OGA issues grants for North Sea electrification studies

Dec. 27, 2021
Britain’s Oil and Gas Authority has awarded three companies equal shares of a £1-million ($1.325 million) prize for ideas to help electrify platforms in the UK North Sea.

Offshore staff

LONDON – Britain’s Oil and Gas Authority (OGA) has awarded three companies equal shares of a £1-million ($1.325 million) prize for ideas to help electrify platforms in the UK North Sea.

The OGA devised its decarbonization competition with the UK’s Department of Business, Energy and Industrial Strategy, the aim being to fund technical and commercial studies for offshore electrification as part of the North Sea Transition Deal

All three winners must now complete their studies by March 31, 2022, with project reports to be published during 2Q.

Orcadian Energy is the project lead for “Innovative concepts for the electrification of offshore installations in the Central Graben.” 

The London-based E&P company, operator of the proposed Pilot heavy oilfield polymer project on the Western Platform of the UK central North Sea, plans to use renewable energy, supplied from local wind farms, for much of the electricity required, with back-up power generated from gas or net zero fuels, supported by batteries.

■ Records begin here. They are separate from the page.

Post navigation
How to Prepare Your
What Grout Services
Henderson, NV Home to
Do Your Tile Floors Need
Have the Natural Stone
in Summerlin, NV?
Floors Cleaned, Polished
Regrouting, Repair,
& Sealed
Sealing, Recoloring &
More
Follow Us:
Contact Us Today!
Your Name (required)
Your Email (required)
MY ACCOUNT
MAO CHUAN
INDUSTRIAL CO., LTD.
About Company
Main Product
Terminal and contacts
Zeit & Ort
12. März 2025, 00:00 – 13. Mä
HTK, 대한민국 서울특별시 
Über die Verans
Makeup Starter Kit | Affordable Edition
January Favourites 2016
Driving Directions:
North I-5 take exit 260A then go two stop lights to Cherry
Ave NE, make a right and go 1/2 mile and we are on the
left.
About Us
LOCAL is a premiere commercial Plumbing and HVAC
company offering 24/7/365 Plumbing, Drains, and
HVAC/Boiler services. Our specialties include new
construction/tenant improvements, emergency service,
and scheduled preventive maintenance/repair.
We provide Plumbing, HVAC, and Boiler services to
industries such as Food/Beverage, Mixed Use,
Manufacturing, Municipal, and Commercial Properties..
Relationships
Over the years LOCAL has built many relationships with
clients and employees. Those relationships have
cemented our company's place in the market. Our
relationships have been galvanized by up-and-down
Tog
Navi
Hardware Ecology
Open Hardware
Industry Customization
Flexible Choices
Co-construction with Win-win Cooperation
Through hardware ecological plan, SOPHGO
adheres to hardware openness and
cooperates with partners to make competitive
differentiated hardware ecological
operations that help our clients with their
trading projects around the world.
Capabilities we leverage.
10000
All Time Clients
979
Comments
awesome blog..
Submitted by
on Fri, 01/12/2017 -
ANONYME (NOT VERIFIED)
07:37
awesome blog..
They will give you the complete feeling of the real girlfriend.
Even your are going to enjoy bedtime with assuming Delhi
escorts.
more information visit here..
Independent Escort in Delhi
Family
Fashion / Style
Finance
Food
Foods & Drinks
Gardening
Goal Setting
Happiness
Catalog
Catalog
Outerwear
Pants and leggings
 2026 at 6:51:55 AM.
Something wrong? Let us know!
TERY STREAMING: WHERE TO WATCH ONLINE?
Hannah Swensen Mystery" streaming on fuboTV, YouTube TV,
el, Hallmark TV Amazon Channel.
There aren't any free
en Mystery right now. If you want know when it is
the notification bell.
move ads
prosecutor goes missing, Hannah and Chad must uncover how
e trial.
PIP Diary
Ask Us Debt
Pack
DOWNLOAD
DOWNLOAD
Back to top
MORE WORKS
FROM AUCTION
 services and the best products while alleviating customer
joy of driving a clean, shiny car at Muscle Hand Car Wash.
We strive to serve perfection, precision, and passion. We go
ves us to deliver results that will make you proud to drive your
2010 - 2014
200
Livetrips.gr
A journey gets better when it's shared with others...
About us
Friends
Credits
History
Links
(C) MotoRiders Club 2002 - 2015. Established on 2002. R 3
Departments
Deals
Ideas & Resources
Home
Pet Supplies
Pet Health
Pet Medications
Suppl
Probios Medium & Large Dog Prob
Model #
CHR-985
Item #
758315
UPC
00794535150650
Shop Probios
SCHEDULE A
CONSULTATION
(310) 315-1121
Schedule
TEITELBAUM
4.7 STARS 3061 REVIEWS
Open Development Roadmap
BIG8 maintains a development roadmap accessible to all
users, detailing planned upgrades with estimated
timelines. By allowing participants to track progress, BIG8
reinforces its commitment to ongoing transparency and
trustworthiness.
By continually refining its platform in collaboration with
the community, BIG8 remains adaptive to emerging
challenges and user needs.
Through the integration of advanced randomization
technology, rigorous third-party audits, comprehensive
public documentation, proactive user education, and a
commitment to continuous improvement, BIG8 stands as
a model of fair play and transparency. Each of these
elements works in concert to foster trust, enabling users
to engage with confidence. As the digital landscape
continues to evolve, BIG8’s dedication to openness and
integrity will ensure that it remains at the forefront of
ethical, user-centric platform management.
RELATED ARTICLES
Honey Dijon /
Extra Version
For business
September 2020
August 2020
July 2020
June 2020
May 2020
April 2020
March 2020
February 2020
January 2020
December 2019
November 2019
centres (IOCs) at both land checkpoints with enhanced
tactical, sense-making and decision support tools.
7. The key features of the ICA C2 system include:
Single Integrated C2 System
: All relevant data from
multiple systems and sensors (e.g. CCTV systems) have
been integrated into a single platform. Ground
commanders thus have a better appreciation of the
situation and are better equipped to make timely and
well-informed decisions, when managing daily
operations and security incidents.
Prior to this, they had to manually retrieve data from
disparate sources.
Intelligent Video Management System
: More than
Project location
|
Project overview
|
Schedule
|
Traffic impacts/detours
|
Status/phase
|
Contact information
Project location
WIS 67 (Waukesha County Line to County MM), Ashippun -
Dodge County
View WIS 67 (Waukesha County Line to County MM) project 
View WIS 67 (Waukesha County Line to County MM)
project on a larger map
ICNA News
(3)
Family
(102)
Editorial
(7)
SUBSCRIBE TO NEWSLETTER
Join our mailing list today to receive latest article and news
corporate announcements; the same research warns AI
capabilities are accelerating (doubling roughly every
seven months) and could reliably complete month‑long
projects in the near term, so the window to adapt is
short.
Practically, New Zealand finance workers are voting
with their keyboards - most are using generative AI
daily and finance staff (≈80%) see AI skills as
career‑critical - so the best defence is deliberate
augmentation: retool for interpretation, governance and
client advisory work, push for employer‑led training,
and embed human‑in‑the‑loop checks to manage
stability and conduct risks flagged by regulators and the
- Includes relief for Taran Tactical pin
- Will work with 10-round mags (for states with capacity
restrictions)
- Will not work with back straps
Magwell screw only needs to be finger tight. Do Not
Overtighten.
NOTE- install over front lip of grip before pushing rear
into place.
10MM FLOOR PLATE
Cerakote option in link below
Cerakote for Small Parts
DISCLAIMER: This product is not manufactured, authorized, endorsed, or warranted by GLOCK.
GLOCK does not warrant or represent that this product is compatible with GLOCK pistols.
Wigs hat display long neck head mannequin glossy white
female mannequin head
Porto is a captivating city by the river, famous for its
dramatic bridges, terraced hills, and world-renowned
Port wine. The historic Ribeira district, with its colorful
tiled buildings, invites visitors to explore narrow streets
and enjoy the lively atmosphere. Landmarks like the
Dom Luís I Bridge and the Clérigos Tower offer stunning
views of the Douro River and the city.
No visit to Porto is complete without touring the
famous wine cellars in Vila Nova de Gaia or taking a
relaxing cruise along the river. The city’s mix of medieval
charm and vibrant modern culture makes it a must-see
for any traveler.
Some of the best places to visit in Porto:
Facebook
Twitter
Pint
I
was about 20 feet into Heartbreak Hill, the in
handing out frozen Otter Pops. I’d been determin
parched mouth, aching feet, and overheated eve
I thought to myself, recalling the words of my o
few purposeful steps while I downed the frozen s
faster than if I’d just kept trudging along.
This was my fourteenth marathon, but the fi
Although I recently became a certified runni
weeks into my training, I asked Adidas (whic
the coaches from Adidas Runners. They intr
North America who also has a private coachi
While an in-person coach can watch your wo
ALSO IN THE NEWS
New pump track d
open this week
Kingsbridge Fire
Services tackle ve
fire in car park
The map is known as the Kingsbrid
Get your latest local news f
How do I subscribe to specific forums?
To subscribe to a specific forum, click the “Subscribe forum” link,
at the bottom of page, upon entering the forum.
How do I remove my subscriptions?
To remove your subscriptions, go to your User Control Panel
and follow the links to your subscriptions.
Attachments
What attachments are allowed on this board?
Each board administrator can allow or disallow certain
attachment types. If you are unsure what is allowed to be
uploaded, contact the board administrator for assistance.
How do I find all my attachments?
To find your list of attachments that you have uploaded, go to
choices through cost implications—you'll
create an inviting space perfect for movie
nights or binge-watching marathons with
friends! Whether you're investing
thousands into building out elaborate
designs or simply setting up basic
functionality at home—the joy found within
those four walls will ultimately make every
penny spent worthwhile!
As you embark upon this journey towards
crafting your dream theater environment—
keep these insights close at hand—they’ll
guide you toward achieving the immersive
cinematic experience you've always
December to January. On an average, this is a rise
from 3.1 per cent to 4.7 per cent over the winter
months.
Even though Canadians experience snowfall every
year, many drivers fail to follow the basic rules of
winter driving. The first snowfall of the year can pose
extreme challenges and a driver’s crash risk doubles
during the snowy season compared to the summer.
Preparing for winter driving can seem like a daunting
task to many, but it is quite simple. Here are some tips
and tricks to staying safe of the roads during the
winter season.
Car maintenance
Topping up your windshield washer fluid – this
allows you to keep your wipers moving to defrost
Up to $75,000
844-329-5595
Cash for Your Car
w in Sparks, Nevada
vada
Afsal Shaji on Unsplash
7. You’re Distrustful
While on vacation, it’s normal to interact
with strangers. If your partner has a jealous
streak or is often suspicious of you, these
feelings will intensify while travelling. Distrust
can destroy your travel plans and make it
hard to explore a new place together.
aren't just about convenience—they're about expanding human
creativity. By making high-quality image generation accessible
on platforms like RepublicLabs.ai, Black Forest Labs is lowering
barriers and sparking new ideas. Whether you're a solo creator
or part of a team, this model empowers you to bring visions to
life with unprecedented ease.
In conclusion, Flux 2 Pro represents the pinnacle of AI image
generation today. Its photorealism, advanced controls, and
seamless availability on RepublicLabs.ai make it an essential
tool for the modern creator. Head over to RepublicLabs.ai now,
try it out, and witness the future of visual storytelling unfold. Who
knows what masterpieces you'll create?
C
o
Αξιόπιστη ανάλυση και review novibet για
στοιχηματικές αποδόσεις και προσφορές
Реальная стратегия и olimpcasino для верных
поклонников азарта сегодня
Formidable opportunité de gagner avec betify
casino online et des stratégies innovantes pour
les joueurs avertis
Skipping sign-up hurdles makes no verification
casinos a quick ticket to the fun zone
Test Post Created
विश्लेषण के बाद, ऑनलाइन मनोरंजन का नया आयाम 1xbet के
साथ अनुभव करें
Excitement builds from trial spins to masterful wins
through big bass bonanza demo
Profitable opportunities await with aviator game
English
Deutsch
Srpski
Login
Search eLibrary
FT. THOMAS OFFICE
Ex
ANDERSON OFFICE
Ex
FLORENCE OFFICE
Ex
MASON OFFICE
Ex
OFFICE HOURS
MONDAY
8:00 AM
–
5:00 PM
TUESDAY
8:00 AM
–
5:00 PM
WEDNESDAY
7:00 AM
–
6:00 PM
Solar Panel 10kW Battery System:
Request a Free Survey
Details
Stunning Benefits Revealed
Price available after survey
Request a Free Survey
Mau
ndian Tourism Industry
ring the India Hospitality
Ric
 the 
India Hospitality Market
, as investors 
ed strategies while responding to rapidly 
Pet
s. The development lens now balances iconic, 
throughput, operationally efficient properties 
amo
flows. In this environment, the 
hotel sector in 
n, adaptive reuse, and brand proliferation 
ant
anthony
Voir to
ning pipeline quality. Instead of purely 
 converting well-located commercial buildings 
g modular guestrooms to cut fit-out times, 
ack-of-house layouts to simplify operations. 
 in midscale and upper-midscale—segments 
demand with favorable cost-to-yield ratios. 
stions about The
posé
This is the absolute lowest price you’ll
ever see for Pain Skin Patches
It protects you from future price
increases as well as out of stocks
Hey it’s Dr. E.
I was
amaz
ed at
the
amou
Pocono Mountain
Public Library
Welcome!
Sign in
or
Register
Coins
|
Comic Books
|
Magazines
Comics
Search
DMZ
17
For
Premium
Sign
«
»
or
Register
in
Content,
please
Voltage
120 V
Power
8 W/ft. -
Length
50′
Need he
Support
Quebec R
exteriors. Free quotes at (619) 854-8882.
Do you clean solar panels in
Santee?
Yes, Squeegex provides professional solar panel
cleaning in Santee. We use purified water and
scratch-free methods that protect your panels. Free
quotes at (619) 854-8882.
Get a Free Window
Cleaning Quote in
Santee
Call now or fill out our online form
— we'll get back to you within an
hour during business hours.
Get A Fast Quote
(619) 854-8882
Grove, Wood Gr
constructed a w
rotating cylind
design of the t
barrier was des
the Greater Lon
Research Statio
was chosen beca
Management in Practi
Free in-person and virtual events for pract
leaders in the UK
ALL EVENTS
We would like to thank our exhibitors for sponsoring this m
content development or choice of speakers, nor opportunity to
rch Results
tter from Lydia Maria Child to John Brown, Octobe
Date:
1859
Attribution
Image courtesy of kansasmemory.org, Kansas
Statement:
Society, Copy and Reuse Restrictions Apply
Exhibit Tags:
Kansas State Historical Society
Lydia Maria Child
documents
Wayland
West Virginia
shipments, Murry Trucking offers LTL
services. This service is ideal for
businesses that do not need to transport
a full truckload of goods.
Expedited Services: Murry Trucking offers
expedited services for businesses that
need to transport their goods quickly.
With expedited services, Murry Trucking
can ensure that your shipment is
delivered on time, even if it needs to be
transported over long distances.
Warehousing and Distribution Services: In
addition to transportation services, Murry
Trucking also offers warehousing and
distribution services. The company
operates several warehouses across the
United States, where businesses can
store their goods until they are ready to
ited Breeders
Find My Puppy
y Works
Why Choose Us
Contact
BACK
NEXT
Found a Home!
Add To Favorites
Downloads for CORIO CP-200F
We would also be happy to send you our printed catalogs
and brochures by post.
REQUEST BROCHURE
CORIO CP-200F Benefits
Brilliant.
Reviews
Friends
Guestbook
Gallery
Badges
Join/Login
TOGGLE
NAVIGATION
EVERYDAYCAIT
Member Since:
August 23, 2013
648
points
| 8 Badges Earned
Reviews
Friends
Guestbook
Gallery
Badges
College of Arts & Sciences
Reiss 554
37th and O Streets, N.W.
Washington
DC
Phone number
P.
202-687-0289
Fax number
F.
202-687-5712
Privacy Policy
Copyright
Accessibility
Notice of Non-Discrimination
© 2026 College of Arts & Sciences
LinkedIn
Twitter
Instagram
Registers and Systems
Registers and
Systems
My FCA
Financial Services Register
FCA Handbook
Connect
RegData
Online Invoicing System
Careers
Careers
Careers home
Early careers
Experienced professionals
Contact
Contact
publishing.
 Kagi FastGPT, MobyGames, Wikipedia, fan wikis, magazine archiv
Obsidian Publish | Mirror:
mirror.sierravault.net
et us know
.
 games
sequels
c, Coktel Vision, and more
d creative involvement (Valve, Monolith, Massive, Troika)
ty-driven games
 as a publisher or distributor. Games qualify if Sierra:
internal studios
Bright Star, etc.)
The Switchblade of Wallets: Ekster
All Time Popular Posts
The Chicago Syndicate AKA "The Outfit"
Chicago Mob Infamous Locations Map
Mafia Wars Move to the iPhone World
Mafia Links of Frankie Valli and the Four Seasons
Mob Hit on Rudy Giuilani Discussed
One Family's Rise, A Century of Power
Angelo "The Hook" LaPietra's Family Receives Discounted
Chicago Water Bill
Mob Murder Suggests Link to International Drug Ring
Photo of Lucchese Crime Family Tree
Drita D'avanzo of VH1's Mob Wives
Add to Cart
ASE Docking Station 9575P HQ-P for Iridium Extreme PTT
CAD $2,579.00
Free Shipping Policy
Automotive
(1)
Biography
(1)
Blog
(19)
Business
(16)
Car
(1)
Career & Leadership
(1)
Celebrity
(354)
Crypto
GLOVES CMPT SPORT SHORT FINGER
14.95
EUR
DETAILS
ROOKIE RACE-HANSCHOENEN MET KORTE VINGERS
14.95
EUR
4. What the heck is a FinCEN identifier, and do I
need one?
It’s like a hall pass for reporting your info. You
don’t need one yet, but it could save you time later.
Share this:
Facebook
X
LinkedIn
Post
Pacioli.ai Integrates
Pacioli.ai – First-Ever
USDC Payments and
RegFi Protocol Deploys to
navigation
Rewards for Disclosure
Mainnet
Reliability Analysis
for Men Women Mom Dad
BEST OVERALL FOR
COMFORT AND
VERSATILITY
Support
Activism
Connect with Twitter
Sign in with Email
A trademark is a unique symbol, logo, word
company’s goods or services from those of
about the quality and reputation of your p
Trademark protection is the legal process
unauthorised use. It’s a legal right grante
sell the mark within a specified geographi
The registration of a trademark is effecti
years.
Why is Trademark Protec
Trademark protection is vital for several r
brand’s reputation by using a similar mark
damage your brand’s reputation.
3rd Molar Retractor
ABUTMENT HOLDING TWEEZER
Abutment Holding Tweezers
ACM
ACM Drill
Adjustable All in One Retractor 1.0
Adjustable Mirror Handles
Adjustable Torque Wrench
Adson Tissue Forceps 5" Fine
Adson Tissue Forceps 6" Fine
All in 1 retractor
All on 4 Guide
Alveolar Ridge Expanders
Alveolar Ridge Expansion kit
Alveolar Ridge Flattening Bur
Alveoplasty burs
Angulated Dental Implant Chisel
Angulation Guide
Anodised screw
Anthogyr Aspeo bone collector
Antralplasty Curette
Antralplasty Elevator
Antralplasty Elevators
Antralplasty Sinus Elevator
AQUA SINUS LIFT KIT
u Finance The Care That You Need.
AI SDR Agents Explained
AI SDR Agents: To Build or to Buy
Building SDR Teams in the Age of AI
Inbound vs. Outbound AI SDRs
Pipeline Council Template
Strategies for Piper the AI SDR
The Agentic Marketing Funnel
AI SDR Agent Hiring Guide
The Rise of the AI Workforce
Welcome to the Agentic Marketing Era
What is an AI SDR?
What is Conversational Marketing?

Crondall Energy (client engineer), Enertechnos (cable technology), Petrofac (EPC and O&M contractor), North Sea Midstream Partners (infrastructure investor), and Wärtsilä (power system supplier) are supporting the study.

Ørsted is project lead for “Addressing technical and commercial requirements of windfarm connections with offshore installations.”

The company plans to use the lease area around its Hornsea offshore wind farm in the UK southern North Sea, which started operations earlier this week, and an existing gas platform, to investigate the optimal technical design for a stable and reliable power supply from an offshore wind farm.

The four-month feasibility study will also assess commercial solutions for establishing an electrical connection between an offshore wind farm and other installations. Ørsted’s goal is a solution that could be scaled, replicated, and applied to any wind farm and platform close to each other: its partners in the project are Neptune Energy and Goal7.

Aberdeen-based Katoni Engineering is leading the study “An optimised interface for distributed offshore renewable sources supplying existing offshore installations with secure and low-emissions power.”

This will assess how different sources and locations of renewable power could be used by existing offshore facilities on a large and repeatable.

The study will address key concerns of oil and gas operators concerning the security of supply from a non-grid connected solution, by drawing on the scale and mix of the power network.